Somewhere or other we went wrong, our luck and the signs ran out, we instinctively headed north, ever onwards!
Traversing the Great Wall.
Mistakenly assuming that the route ended or began at Reddish North Station that’s where we landed.
Back tracking intrepidly along the road we found the source of the Fred Perry Way.
In the North Reddish Park – where tennis can still be played today albeit with a somewhat functionalist net, on an unsympathetic surface.
Journey’s end.
To forget, you little fool, to forget!
D’you understand?
To forget!
You think there’s no limit to what a man can bear?
I’ll do anything twice or more – so here we are again, this time on foot.
Let’s start at the very beginning, a very good place to start – in the middle, the section from the town centre to Hazel Grove.
Maps are available here for free – we declined the offer, deciding to follow signs instead, many of which were missing or rotated, the better to misinform and redirect – such is life.
We are mostly lost most of the time, whether we like it or know it or not.
We begin at the confluence of the rivers Mersey and Goyt – which no longer seems to be a Way way, the signs having been removed, and proceed down Howard Street, which seems to have become a tip.
The first and last refuge for refuse.
Passing by the kingdom of rust – Patti Smith style.
Passing under the town’s complex internal motorway system by underpass.
Almost opposite the entrance to the museum, now set in shrubbery, are the foundations, laid in September 1860, of what was to be a forty metre high Observatory Tower.
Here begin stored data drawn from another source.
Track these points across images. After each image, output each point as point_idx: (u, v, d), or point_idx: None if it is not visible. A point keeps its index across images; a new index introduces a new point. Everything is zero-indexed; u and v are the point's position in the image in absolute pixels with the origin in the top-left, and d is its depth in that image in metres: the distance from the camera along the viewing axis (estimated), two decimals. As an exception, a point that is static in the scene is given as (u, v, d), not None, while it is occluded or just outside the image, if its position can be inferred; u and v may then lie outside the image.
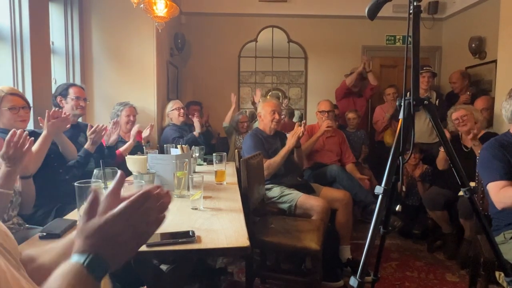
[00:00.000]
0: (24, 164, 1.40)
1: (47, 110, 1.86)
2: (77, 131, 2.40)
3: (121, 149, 2.84)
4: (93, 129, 2.17)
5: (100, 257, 0.54)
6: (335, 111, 3.63)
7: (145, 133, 2.99)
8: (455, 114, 2.75)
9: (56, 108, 1.95)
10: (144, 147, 2.86)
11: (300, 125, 2.56)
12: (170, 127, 3.43)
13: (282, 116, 3.82)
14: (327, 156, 3.20)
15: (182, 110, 3.46)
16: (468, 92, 3.67)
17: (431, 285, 2.34)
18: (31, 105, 2.31)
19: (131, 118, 3.01)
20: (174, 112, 3.45)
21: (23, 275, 0.59)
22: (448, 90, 4.30)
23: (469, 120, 2.68)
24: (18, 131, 1.33)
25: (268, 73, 5.13)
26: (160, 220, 0.63)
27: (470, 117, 2.69)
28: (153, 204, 0.62)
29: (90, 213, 0.59)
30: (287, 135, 2.67)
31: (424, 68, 3.57)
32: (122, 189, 0.64)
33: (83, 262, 0.53)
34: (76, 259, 0.54)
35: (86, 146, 2.19)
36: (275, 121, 2.67)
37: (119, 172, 0.66)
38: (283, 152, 2.51)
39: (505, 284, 2.05)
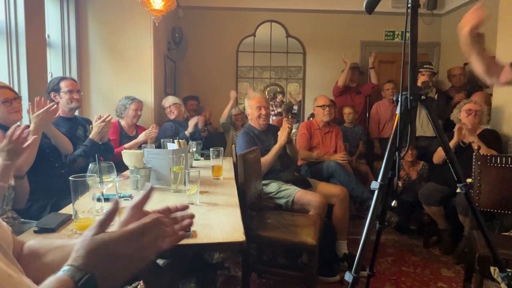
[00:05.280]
0: (19, 164, 1.39)
1: (29, 103, 1.85)
2: (74, 124, 2.38)
3: (127, 145, 2.82)
4: (103, 118, 2.21)
5: (95, 279, 0.50)
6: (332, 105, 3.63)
7: (149, 134, 2.93)
8: (470, 105, 2.76)
9: (38, 97, 1.92)
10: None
11: (287, 120, 2.56)
12: (169, 122, 3.41)
13: (279, 110, 3.81)
14: (325, 151, 3.20)
15: (169, 109, 3.43)
16: (464, 92, 3.68)
17: (427, 280, 2.35)
18: (27, 99, 2.31)
19: (139, 112, 3.03)
20: (166, 110, 3.47)
21: (11, 268, 0.58)
22: (446, 86, 4.31)
23: (478, 115, 2.69)
24: (22, 126, 1.35)
25: (266, 68, 5.11)
26: (159, 247, 0.59)
27: (479, 114, 2.70)
28: (164, 230, 0.60)
29: (103, 226, 0.56)
30: None
31: (425, 67, 3.56)
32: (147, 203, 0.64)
33: (77, 282, 0.49)
34: (69, 273, 0.50)
35: (91, 135, 2.22)
36: (263, 117, 2.62)
37: (149, 185, 0.65)
38: (274, 150, 2.50)
39: (499, 279, 2.08)
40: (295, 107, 4.95)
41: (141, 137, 2.91)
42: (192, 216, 0.68)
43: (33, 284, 0.58)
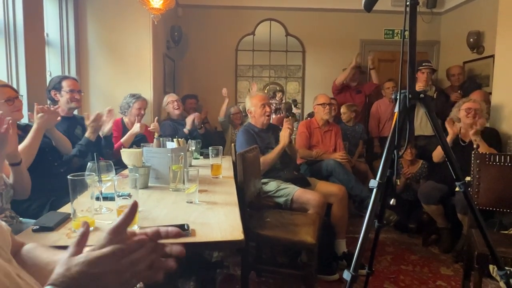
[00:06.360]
0: (11, 151, 1.37)
1: (35, 103, 1.85)
2: (73, 123, 2.38)
3: (123, 139, 2.80)
4: (92, 117, 2.20)
5: None
6: (333, 103, 3.63)
7: (135, 129, 2.85)
8: (468, 103, 2.75)
9: (47, 105, 1.93)
10: (155, 139, 2.83)
11: (288, 121, 2.56)
12: (167, 121, 3.41)
13: (278, 107, 3.80)
14: (325, 149, 3.20)
15: (176, 103, 3.43)
16: (460, 91, 3.68)
17: (426, 278, 2.36)
18: (26, 98, 2.31)
19: (142, 111, 3.01)
20: (169, 106, 3.44)
21: (15, 267, 0.58)
22: (445, 85, 4.31)
23: (477, 114, 2.68)
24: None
25: (266, 67, 5.10)
26: (152, 277, 0.57)
27: (479, 112, 2.69)
28: (147, 254, 0.57)
29: (78, 246, 0.55)
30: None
31: (424, 64, 3.56)
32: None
33: None
34: None
35: (86, 134, 2.22)
36: (267, 113, 2.64)
37: (132, 202, 0.60)
38: (277, 149, 2.49)
39: (498, 278, 2.08)
40: (298, 105, 4.93)
41: (136, 128, 2.81)
42: (182, 252, 0.61)
43: (35, 281, 0.59)
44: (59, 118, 1.91)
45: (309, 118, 3.65)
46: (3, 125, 1.26)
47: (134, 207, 0.59)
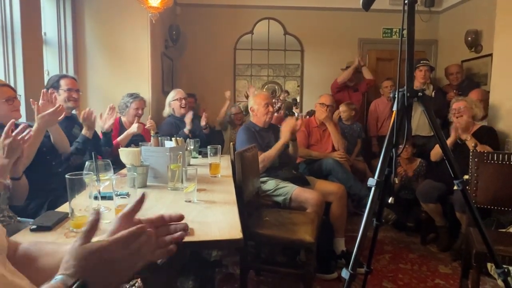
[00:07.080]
0: (17, 164, 1.39)
1: (31, 100, 1.83)
2: (71, 123, 2.37)
3: (119, 138, 2.78)
4: (81, 115, 2.21)
5: (87, 285, 0.52)
6: (334, 106, 3.63)
7: (133, 129, 2.82)
8: (455, 104, 2.77)
9: (45, 90, 1.92)
10: (152, 137, 2.82)
11: (297, 119, 2.56)
12: (169, 119, 3.35)
13: (278, 105, 3.80)
14: (323, 148, 3.21)
15: (183, 101, 3.33)
16: (455, 91, 3.68)
17: (424, 277, 2.36)
18: (24, 97, 2.30)
19: (140, 111, 2.96)
20: (175, 102, 3.33)
21: (9, 270, 0.58)
22: (443, 84, 4.32)
23: (464, 113, 2.67)
24: (22, 125, 1.35)
25: (264, 66, 5.10)
26: (147, 256, 0.61)
27: (467, 110, 2.68)
28: (150, 239, 0.61)
29: (88, 236, 0.56)
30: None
31: (421, 62, 3.56)
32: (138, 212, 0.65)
33: (70, 287, 0.50)
34: (62, 281, 0.51)
35: (83, 132, 2.22)
36: (270, 114, 2.64)
37: (141, 192, 0.66)
38: (278, 145, 2.49)
39: (496, 276, 2.09)
40: (298, 104, 4.92)
41: (133, 128, 2.78)
42: (185, 229, 0.69)
43: (29, 283, 0.58)
44: (61, 117, 1.90)
45: (308, 117, 3.65)
46: (21, 133, 1.28)
47: (143, 197, 0.65)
Despite a series of attempts, funds for the tower could not be raised and the ‘Amalgamated Friendly Societies of Stockport’ eventually had to abandon the idea.
Historic England
Out east and passing alongside the running track.
Lush meadows now occupy the former football field, twixt inter-war semis and the woodland beyond.
Out into the savage streets of Offerton where we find a Buick Skylark, incongruously ensconced in a front garden.
The only too human imperative to laugh in the face of naturalism.
We have crossed over Marple Road and are deep in the suburban jungle of mutually exclusive modified bungalows.
Off now into the wide open spaces of the Offerton Estate – the right to buy refuge of the socially mobile, former social housing owning public.
People living on Offerton Estate have been filmed for a programme entitled ‘Mean Streets’ which aims to highlight anti-social behaviour in local communities.
The next thing we know we’re in a field, a mixed up melange of the urban, suburban and rural, on the fringes of a Sainsbury’s supermarket filling station.
We cross the A6 in Hazel Grove and here for today our journey ends
Ignoring the sign we went in the opposite direction.
As we reach the edge of Mirrlees Fields – the site of the only Fred Perry laurel leaf logo emblazoned way marker.
The Fields are currently designated as a green space and are not available for residential development. But MAN would like to overturn this designation for over one third of the Fields.
MAN Energy Solutions UK is the original equipment manufacturer of Mirrlees Blackstone diesel engines.
Before the Blackstone MAN came in 1842 – the fields were all fields.